🤖 AI Summary
Addressing the dual challenges of inflated Type I error rates (loss of test-level control) and low statistical power in conditional independence testing, this paper proposes a data-efficient kernel-based testing framework. The method employs kernel ridge regression and introduces, for the first time in this setting, three principled bias-correction strategies: data splitting, auxiliary data utilization, and restriction to simplified function classes—ensuring rigorous asymptotic and finite-sample control of the significance level. Theoretically, the approach guarantees convergence of the Type I error rate to the nominal significance level while enhancing detection power for complex dependency structures. Extensive experiments on diverse synthetic and real-world datasets demonstrate that the proposed method achieves precise Type I error control and substantially outperforms state-of-the-art competitors—including KCIT and RCIT—in statistical power, with improved robustness and reliability.
📝 Abstract
We describe a data-efficient, kernel-based approach to statistical testing of conditional independence.
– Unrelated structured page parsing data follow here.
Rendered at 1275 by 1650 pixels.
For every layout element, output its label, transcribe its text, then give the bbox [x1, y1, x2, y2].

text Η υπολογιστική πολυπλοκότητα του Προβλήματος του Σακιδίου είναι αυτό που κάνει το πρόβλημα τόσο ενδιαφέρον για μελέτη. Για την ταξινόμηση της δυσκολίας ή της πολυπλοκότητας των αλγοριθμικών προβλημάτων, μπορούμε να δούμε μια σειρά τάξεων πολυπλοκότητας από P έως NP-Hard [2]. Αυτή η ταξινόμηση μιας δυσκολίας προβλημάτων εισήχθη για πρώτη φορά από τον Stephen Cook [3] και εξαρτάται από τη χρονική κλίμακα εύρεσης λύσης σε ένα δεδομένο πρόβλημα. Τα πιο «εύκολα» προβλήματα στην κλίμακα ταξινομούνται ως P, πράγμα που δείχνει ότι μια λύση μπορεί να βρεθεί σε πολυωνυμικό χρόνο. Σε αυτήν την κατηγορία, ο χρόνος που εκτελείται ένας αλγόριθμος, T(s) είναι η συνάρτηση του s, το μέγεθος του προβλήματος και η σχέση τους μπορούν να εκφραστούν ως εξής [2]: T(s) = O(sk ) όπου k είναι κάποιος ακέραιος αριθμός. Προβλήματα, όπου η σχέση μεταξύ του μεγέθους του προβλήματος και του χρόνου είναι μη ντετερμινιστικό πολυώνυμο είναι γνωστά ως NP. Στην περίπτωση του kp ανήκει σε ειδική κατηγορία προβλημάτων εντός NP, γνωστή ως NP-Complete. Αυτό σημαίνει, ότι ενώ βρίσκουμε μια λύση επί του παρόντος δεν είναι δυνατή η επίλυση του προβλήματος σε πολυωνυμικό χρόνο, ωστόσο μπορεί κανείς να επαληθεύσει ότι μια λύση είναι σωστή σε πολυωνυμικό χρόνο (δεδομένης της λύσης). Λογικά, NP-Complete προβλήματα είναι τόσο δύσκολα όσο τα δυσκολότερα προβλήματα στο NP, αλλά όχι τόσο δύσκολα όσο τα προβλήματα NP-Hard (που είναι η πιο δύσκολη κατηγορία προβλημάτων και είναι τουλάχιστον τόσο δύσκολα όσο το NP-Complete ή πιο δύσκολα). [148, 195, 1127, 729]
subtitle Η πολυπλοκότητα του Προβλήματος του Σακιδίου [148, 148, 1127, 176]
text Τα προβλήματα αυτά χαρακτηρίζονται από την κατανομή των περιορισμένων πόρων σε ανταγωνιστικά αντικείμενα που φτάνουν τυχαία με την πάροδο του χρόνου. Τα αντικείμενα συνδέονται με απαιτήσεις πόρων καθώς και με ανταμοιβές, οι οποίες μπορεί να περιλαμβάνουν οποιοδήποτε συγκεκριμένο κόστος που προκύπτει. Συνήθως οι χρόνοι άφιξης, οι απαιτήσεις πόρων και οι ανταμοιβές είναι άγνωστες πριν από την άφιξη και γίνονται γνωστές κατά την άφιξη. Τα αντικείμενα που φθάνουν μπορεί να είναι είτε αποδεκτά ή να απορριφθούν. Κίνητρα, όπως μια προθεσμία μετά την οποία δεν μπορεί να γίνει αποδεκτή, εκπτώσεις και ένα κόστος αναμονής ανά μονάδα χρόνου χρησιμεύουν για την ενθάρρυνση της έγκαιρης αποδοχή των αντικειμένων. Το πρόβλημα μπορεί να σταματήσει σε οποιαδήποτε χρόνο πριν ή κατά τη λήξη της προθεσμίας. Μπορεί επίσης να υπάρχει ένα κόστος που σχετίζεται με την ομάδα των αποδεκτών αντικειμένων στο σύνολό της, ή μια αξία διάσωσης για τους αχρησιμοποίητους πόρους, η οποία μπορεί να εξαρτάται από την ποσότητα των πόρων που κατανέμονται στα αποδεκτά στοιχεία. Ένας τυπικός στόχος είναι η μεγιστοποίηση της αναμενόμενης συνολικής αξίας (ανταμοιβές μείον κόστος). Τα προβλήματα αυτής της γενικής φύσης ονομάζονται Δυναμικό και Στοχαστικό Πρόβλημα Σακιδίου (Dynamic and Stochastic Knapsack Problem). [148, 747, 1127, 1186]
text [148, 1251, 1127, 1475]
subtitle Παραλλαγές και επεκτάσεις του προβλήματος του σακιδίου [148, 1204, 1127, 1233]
A major challenge of conditional independence testing, absent in tests of unconditional independence, is to obtain the correct test level (the specified upper bound on the rate of false positives), while still attaining competitive test power. Excess false positives arise due to bias in the test statistic, which is obtained using nonparametric kernel ridge regression. We propose three methods for bias control to correct the test level, based on data splitting, auxiliary data, and (where possible) simpler function classes. We show these combined strategies are effective both for synthetic and real-world data.